Media Asuransi, JAKARTA – Exchange Traded Fund (ETF) Emas resmi diluncurkan di Bursa Efek Indonesia, Senin, 10 Agustus 2026. Sebanyak lima manajer investasi (MI) mengemas produk reksa dana berbasis emas ini untuk diperdagangkan oleh investor pasar modal.
|Baca juga: IHSG Diramal Menguat, Berikut 6 Rekomendasi Saham untuk Hari Ini
Direktur Utama PT Kustodian Sentral Efek Indonesia ( KSEI ) Samsul Hidayat mengatakan ETF emas diharapkan dapat menjadi alternatif instrumen investasi baru sekaligus memperkuat ekosistem bullion nasional.
“Produk ini juga menjadi bagian dari penguatan ekosistem bullion nasional melalui integrasi antara Pasar Modal dengan bullion, sehingga mampu mendukung pendalaman pasar keuangan nasional,” kata Samsul.
Menurut Samsul, pengembangan ETF emas merupakan hasil kolaborasi OJK, Self Regulatory Organization (SRO), manajer investasi, bank kustodian, dealer participant, bank bullion, serta pelaku industri pasar modal lainnya.
|Baca juga: ETF Emas Resmi Diperdagangkan di BEI
OJK pun memastikan ekosistem pasar modal Indonesia telah siap mendukung implementasi ETF emas di dalam negeri. Deputi Komisioner Pengawas Pengelolaan Investasi Pasar Modal dan Lembaga Efek OJK Eddy Manindo Harahap mengatakan, kesiapan tersebut mencakup aspek regulasi, infrastruktur, penyimpanan aset dasar, kliring dan penjaminan transaksi, hingga perlindungan investor.
Eddy menyebut POJK Nomor 2 Tahun 2026 telah mengatur perdagangan ETF ini. Dalam POJK tersebut sudah diatur secara komprehensif bagaimana penerbitannya, tata cara penerbitan ETF emas, termasuk juga penunjukan entitas bullion atau bank bullion.
Dari sisi infrastruktur, Eddy menyebut self-regulatory organizations (SRO) juga telah menyiapkan sistem yang dibutuhkan untuk mendukung perdagangan ETF emas. PT Kustodian Sentral Efek Indonesia (KSEI), misalnya, telah menyediakan sistem Centralized Book Entry System (CBAS) untuk pencatatan dan penyelesaian warkat emas atau electronic gold receipt (EGR).

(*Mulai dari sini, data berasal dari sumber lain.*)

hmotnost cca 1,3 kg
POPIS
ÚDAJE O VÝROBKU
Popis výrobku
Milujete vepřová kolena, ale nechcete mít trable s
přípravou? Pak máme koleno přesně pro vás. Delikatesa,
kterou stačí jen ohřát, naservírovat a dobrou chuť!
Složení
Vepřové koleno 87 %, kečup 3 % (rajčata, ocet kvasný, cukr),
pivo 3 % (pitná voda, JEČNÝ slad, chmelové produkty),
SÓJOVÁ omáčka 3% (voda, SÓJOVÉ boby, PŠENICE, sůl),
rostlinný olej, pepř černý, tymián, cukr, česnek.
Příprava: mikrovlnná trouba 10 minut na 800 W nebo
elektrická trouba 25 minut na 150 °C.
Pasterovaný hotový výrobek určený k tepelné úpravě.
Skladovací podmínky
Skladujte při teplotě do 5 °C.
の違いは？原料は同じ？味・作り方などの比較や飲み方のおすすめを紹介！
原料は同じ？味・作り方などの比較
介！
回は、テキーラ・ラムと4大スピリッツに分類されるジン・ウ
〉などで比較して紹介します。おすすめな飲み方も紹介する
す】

|Baca juga: Nilai Transaksi Harian Bursa Saham Naik Jadi Rp19,76 Triliun
Bertindak sebagai bank bullion atau tempat penyimpan emas fisik yang menjadi aset dasar transaksi atau underlying adalah PT Pegadaian (Persero). Pegadaian juga telah disetujui menjadi salah satu pemegang rekening di KSEI. Adapun PT Kliring Penjaminan Efek Indonesia (KPEI) menjalankan fungsi kliring dan penjaminan transaksi ETF emas sebagaimana instrumen bursa lainnya.